* **WHAT YOU ARE ASKED TO DO**
Using the data below, return every line that holds the word "ligues".

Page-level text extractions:
------

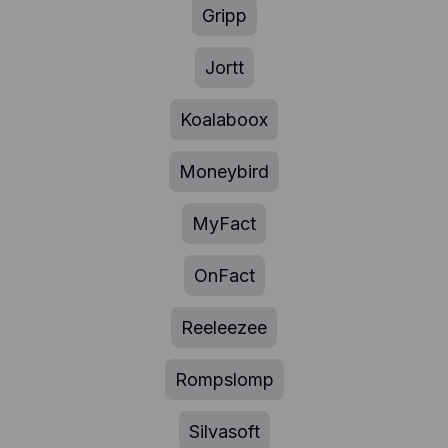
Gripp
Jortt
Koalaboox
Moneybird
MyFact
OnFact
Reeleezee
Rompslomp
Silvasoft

------

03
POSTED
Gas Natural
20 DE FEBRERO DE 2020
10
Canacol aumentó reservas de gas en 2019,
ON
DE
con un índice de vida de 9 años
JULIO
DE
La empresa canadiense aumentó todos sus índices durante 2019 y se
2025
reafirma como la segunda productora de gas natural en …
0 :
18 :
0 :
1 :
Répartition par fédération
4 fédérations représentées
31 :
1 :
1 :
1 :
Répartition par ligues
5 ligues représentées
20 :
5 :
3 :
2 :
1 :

------

* **SOLUTION TO THIS TASK**
Répartition par ligues
5 ligues représentées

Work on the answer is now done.